– ¡Es muy difícil la Tradición del Sol! -le gritó al bosque-. ¡Tengo que ser mi propia Maestra, y no era esto lo que yo esperaba!

Miró hacia la pequeña ciudad, allá abajo, trazó mentalmente su camino por el bosque y empezó a andar. Antes, no obstante, se volvió nuevamente hacia la roca.

– Quiero decir otra cosa -gritó con voz suelta y alegre-. Eres un hombre muy interesante.

Recostado en el tronco de un viejo árbol, el Mago vio cómo la chica se perdía en el bosque. Había escuchado su miedo y oído sus gritos durante la noche. En algún momento llegó a pensar en aproximarse, abrazarla, protegerla de su pavor, decirle que ella no necesitaba aquel tipo de desafío.

Ahora estaba contento de no haberlo hecho. Y orgulloso de que aquella chica; con toda su confusión juvenil, fuese su Otra Parte.

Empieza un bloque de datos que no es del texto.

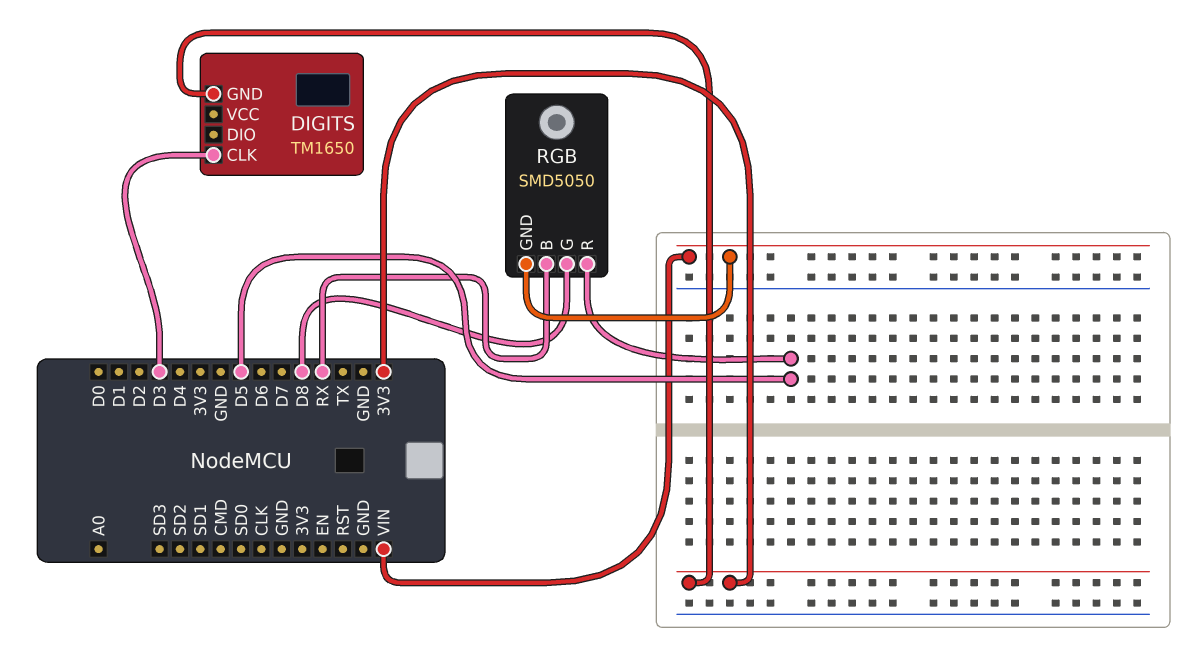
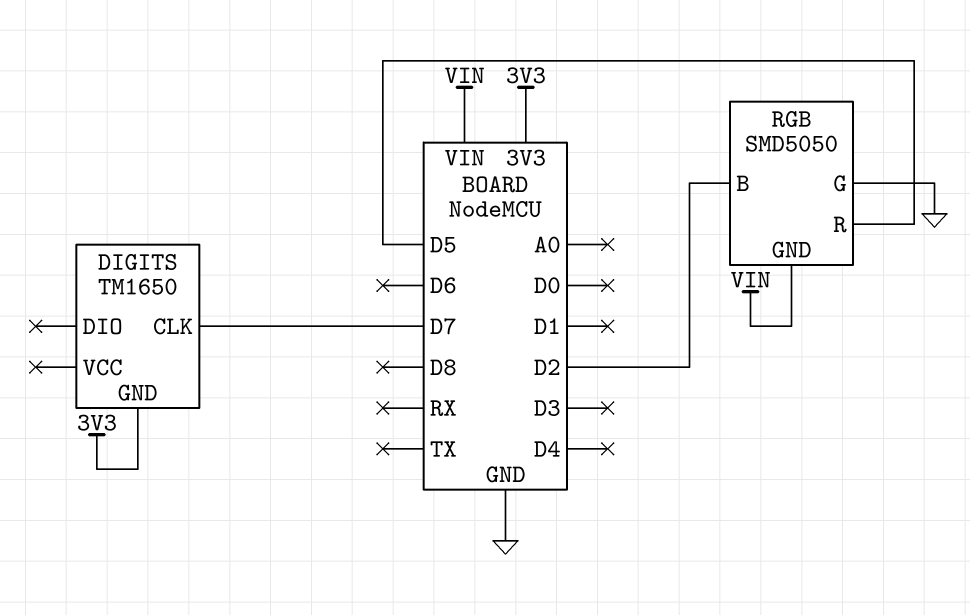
DIGITS pin CLK: D3 -> D7
RGB pin B: RX -> D2
RGB pin G: D8 -> GND

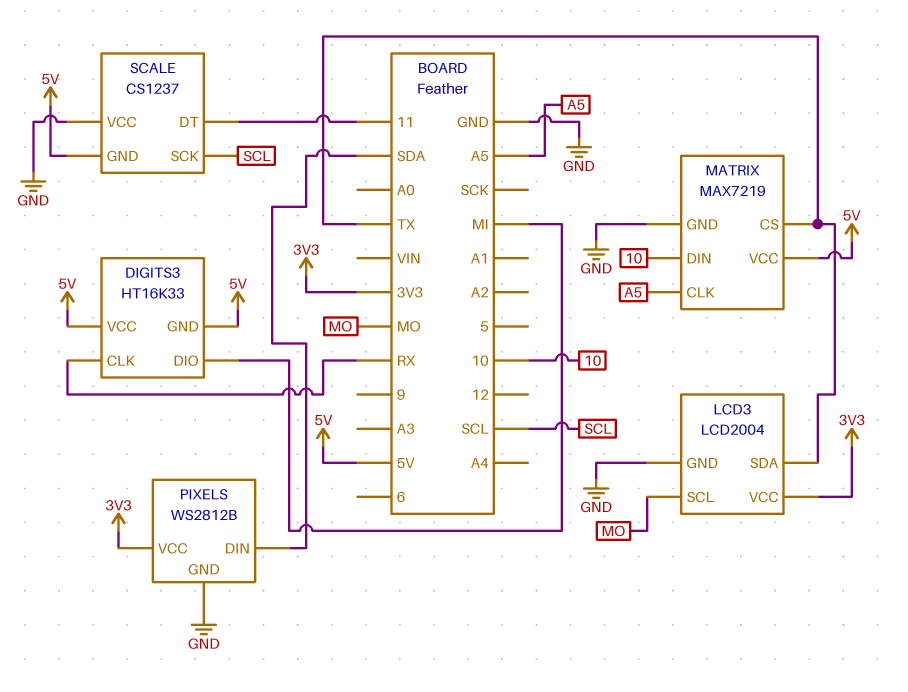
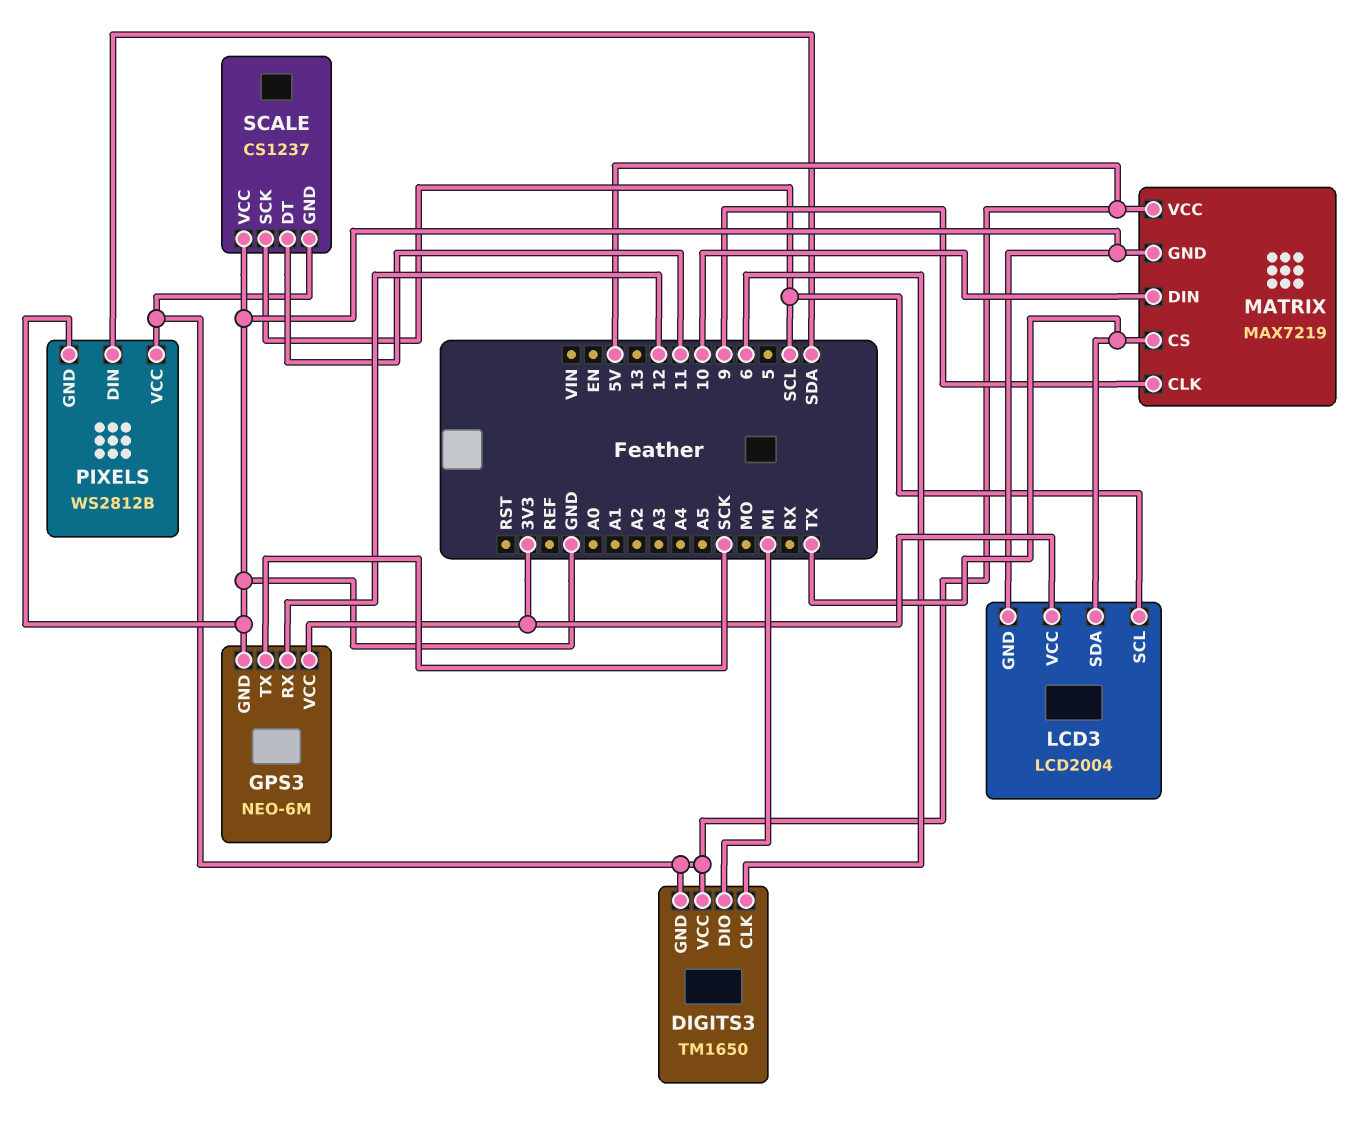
DIGITS3: HT16K33 -> TM1650
DIGITS3 pin CLK: RX -> 6
GPS3: none -> NEO-6M
GPS3 pin GND: none -> GND
GPS3 pin RX: none -> 12
GPS3 pin TX: none -> SCK
GPS3 pin VCC: none -> 3V3
LCD3 pin SCL: MO -> SCL
MATRIX pin CLK: A5 -> 9
PIXELS pin VCC: 3V3 -> 5V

En el centro de Dublín existe una librería especializada en los tratados de ocultismo más avanzados. Es una librería que jamás hizo publicidad alguna en diarios ni revistas: las personas sólo llegan allí recomendadas por otras, y el librero queda contento, porque tiene un público selecto y especializado.

Aun así, la librería está siempre llena. Después de oír hablar mucho de ella, finalmente Brida consiguió la dirección por medio del profesor de un curso de viaje astral al que estaba asistiendo. Fue allí una tarde, después del trabajo, y quedó encantada con el lugar.

Desde entonces siempre que podía iba a ver los libros: apenas mirarlos, porque eran todos importados y muy caros. Acostumbraba hojearlos uno por uno, prestando atención a los dibujos y símbolos que algunos volúmenes traían, y sintiendo intuitivamente la vibración de todo aquel conocimiento acumulado. Después de la experiencia con el Mago se había vuelto más cautelosa. A veces se enfadaba consigo misma porque sólo conseguía participar en las cosas que podía entender. Presentía que estaba perdiendo algo importante en esta vida, que de esa manera sólo tendría experiencias repetidas. Pero no encontraba la valentía para cambiar. Necesitaba estar siempre mirando su camino; ahora que conocía la Noche Oscura, sabía que no deseaba andar por ella.